Ce texte est inutile, car notre arsenal juridique contient déjà des dispositions de nature à répondre au problème. Le chapitre IV de la loi du 29 juillet 1881 sur la liberté de la presse porte expressément sur « les crimes et délits commis par la voie de la presse ou par tout autre moyen de publication ». La création d’un nouveau dispositif ne se justifie donc pas.

De plus, la viralité des réseaux sociaux rendra inopérantes les sanctions prévues par le texte. En effet, que vaut le retrait d’un contenu par une plateforme s’il a pu être dupliqué à des milliers ou des millions d’exemplaires par les utilisateurs en quelques secondes ?

Par ailleurs, le juge et le Conseil supérieur de l’audiovisuel, le CSA, sont investis de missions qu’ils ne pourront pas remplir. La notion de « manipulation de l’information » est très vague, et le texte ne parvient pas à l’expliciter de manière satisfaisante. Le juge aura du mal à disposer des éléments qui lui permettront de se prononcer sous quarante-huit heures. Il se déclarera sans doute souvent incompétent.

Comment affirmer qu’un juge des référés pourra établir a priori qu’une « fausse information » est de nature à altérer la sincérité d’un scrutin, qui, par définition, n’a pas encore eu lieu ? De même, qu’est-ce qu’une chaîne « contrôlée » ou « sous l’influence » d’un État étranger ? Le CSA se retrouvera, donc, dans la même situation que le juge des référés.

Par certains aspects, le texte peut même apparaître dangereux.

Dangereux, pour la liberté d’expression. Sous couvert de lutte contre la manipulation de l’information, le dispositif ne permettra-t-il pas d’étouffer certaines affaires ?

Dangereux, parce qu’il est générateur de discriminations : oui, le texte crée une discrimination entre le monde politique et le reste de la société. En effet, la question de la manipulation de l’information se pose à tous les citoyens. Or ce texte peut apparaître comme une réponse corporatiste, destinée simplement à protéger le monde politique. Il aurait vocation à ne s’appliquer qu’à l’occasion des campagnes électorales pour protéger les candidats. Il s’agit donc d’un texte de protection des élus, voté par des élus.
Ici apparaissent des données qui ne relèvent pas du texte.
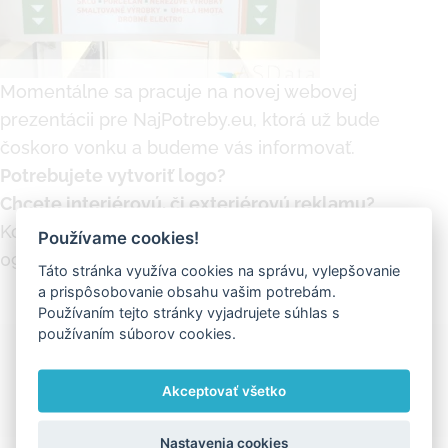
Momentálne sa pracuje na novej webovej
prezentácii pre NajPotreby.eu, ktorá už bude
čoskoro vonku a budeme vás informovať.
Potrebujete vytvoriť logo?
Chcete interiérovú, či exteriérovú reklamu?
Kontaktujte
info@asdata.sk
alebo telefonicky
Používame cookies!
0903434587
Táto stránka využíva cookies na správu, vylepšovanie
a prispôsobovanie obsahu vašim potrebám.
Používaním tejto stránky vyjadrujete súhlas s
používaním súborov cookies.
Ďakujeme za zdieľanie
Akceptovať všetko
Facebook
X
LinkedIn
Pinterest
Vk
Email
Nastavenia cookies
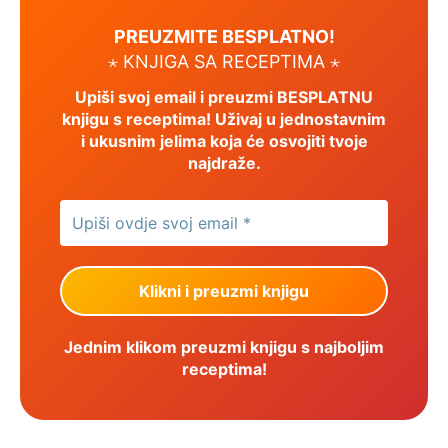
PREUZMITE BESPLATNO!
⋆ KNJIGA SA RECEPTIMA ⋆
Upiši svoj email i preuzmi BESPLATNU
knjigu s receptima! Uživaj u jednostavnim
i ukusnim jelima koja će osvojiti tvoje
najdraže.
Jednim klikom preuzmi knjigu s najboljim
receptima!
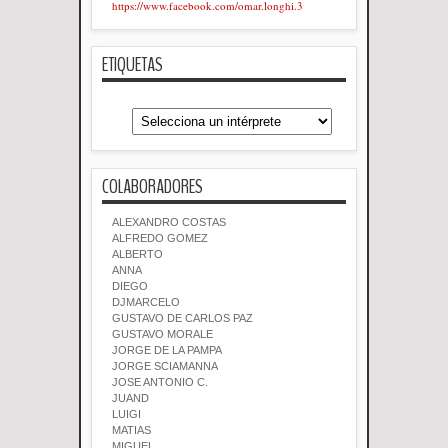
https://www.facebook.com/omar.longhi.3
ETIQUETAS
COLABORADORES
ALEXANDRO COSTAS
ALFREDO GOMEZ
ALBERTO
ANNA
DIEGO
DJMARCELO
GUSTAVO DE CARLOS PAZ
GUSTAVO MORALE
JORGE DE LA PAMPA
JORGE SCIAMANNA
JOSE ANTONIO C.
JUAND
LUIGI
MATIAS
MIGUEL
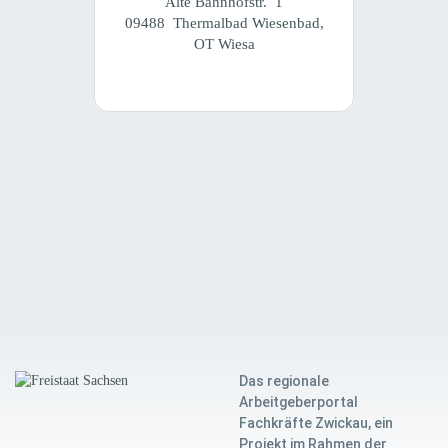
Alte Bahnhofstr. 1
09488 Thermalbad Wiesenbad,
OT Wiesa
Das regionale
Arbeitgeberportal
Fachkräfte Zwickau, ein
Projekt im Rahmen der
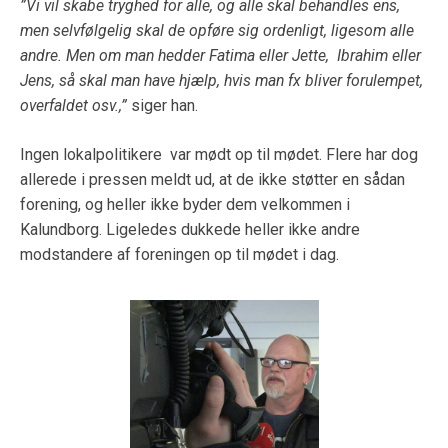
”Vi vil skabe tryghed for alle, og alle skal behandles ens,
men selvfølgelig skal de opføre sig ordenligt, ligesom alle
andre. Men om man hedder Fatima eller Jette, Ibrahim eller
Jens, så skal man have hjælp, hvis man fx bliver forulempet,
overfaldet osv.,”
siger han.
Ingen lokalpolitikere var mødt op til mødet. Flere har dog
allerede i pressen meldt ud, at de ikke støtter en sådan
forening, og heller ikke byder dem velkommen i
Kalundborg. Ligeledes dukkede heller ikke andre
modstandere af foreningen op til mødet i dag.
Quid de la manipulation de l’information dont peuvent être victimes quotidiennement nos concitoyens ? De plus, le texte semble créer une discrimination entre les journalistes dont les médias ont une édition « print » et les journalistes dont les médias sont dits « pure player ». Seuls ces derniers, alors qu’ils sont des journalistes à part entière, seraient soumis au dispositif prévu par le texte.
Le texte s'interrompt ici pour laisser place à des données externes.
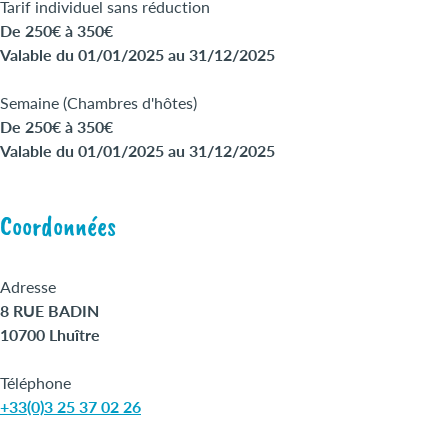
Tarif individuel sans réduction
De 250€ à 350€
Valable du 01/01/2025 au 31/12/2025
Semaine (Chambres d'hôtes)
De 250€ à 350€
Valable du 01/01/2025 au 31/12/2025
Coordonnées
Adresse
8 RUE BADIN
10700 Lhuître
Téléphone
+33(0)3 25 37 02 26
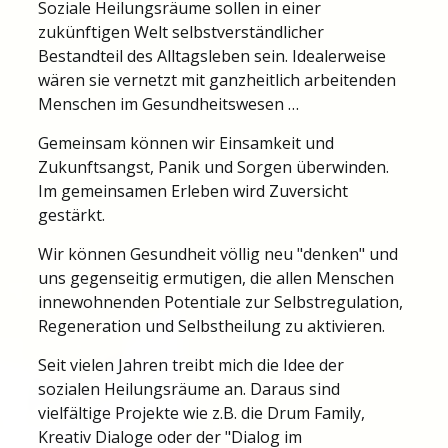
Soziale Heilungsräume sollen in einer
zukünftigen Welt selbstverständlicher
Bestandteil des Alltagsleben sein. Idealerweise
wären sie vernetzt mit ganzheitlich arbeitenden
Menschen im Gesundheitswesen …
Gemeinsam können wir Einsamkeit und
Zukunftsangst, Panik und Sorgen überwinden.
Im gemeinsamen Erleben wird Zuversicht
gestärkt.
Wir können Gesundheit völlig neu "denken" und
uns gegenseitig ermutigen, die allen Menschen
innewohnenden Potentiale zur Selbstregulation,
Regeneration und Selbstheilung zu aktivieren.
Seit vielen Jahren treibt mich die Idee der
sozialen Heilungsräume an. Daraus sind
vielfältige Projekte wie z.B. die Drum Family,
Kreativ Dialoge oder der "Dialog im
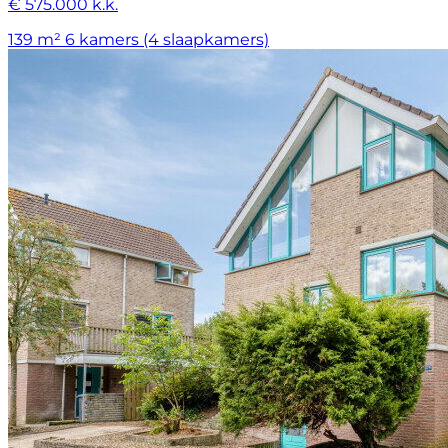
€ 575.000 k.k.
139 m²
6 kamers (4 slaapkamers)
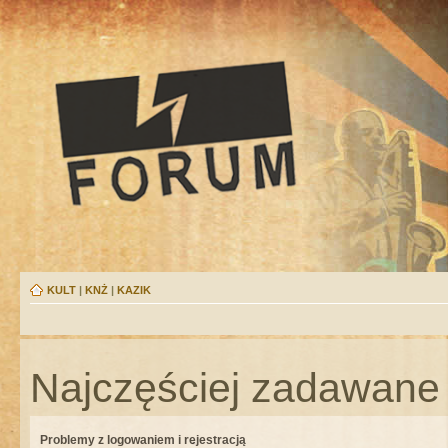
KULT
|
KNŻ
|
KAZIK
Najczęściej zadawane 
Problemy z logowaniem i rejestracją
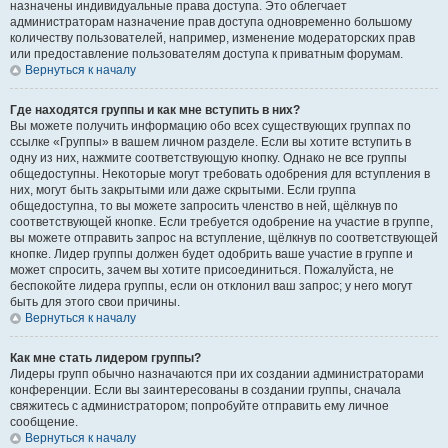
назначены индивидуальные права доступа. Это облегчает
администраторам назначение прав доступа одновременно большому
количеству пользователей, например, изменение модераторских прав
или предоставление пользователям доступа к приватным форумам.
Вернуться к началу
Где находятся группы и как мне вступить в них?
Вы можете получить информацию обо всех существующих группах по
ссылке «Группы» в вашем личном разделе. Если вы хотите вступить в
одну из них, нажмите соответствующую кнопку. Однако не все группы
общедоступны. Некоторые могут требовать одобрения для вступления в
них, могут быть закрытыми или даже скрытыми. Если группа
общедоступна, то вы можете запросить членство в ней, щёлкнув по
соответствующей кнопке. Если требуется одобрение на участие в группе,
вы можете отправить запрос на вступление, щёлкнув по соответствующей
кнопке. Лидер группы должен будет одобрить ваше участие в группе и
может спросить, зачем вы хотите присоединиться. Пожалуйста, не
беспокойте лидера группы, если он отклонил ваш запрос; у него могут
быть для этого свои причины.
Вернуться к началу
Как мне стать лидером группы?
Лидеры групп обычно назначаются при их создании администраторами
конференции. Если вы заинтересованы в создании группы, сначала
свяжитесь с администратором; попробуйте отправить ему личное
сообщение.
Вернуться к началу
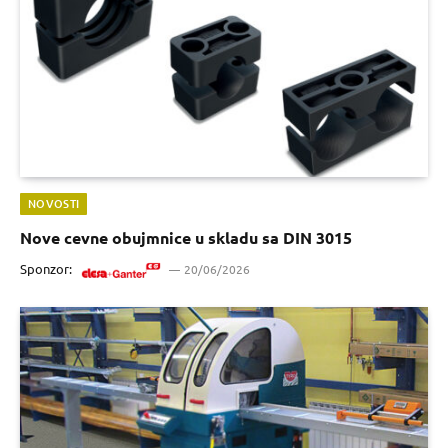
NOVOSTI
Nove cevne obujmnice u skladu sa DIN 3015
Sponzor:
20/06/2026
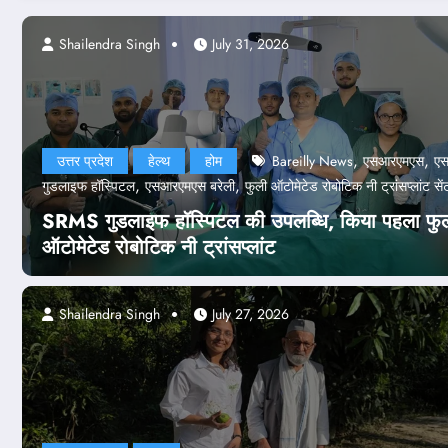
lendra Singh
Shailendra Singh
July 24, 2026
July 31, 2026
,
,
उत्तर प्रदेश
हेल्थ
होम
Bareilly News
एसआरएमएस
ए
,
,
गुडलाइफ हॉस्पिटल
एसआरएमएस बरेली
फुली ऑटोमेटेड रोबोटिक नी ट्रांसप्लांट सें
SRMS गुडलाइफ हॉस्पिटल की उपलब्धि, किया पहला फु
ऑटोमेटेड रोबोटिक नी ट्रांसप्लांट
Shailendra Singh
July 27, 2026
शन
देश-दुनिया
होम
पेपर लीक केस
र लीक केस: NTA के 47 अफसर बर्खास्त, क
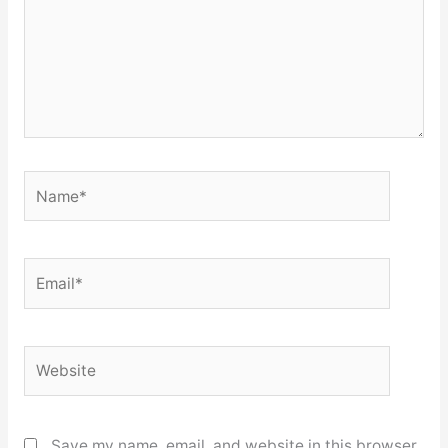
Name*
Email*
Website
Save my name, email, and website in this browser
Pour toutes ces raisons, la présente proposition de loi apparaît comme un texte épidermique, de circonstance, dont le contenu ne répond pas au problème réel posé par l’émergence des réseaux sociaux et, plus généralement, des GAFA – Google, Apple, Facebook, Amazon. Sur ce sujet en particulier, tout le monde a bien conscience que nous n’avançons pas assez, ou, tout du moins, que nous avançons à très petits pas. Ce n’est pas à notre niveau que cette question doit être traitée ; il faut l’appréhender au niveau européen.

C’est pour cette raison que la proposition de résolution européenne déposée par la présidente de la commission de la culture, Mme Catherine Morin-Desailly, sur la responsabilisation partielle des hébergeurs va dans le bon sens, celui d’un cadre européen unifié.

Monsieur le ministre, je le rappelle une nouvelle fois, la meilleure des choses pour lutter contre les fausses informations serait de permettre la diffusion de la véritable information. Pour ce faire, il est temps d’assurer, enfin, une parfaite distribution de nos journaux et magazines de presse écrite sur l’ensemble du territoire, en faisant évoluer la loi Bichet, mais j’ai entendu que vous y étiez tout à fait sensible.

Pour conclure, je ne comprends toujours pas cet entêtement à vanter les mérites d’un texte fait à la hâte, qui ne répond à aucune priorité étatique et qui, je le réaffirme, est inégalitaire, injuste, discriminatoire et dangereux. C’est pourquoi nous voterons bien sûr les deux motions. (Applaudissements sur les travées du groupe Union Centriste. – Mme Sylvie Robert applaudit également.)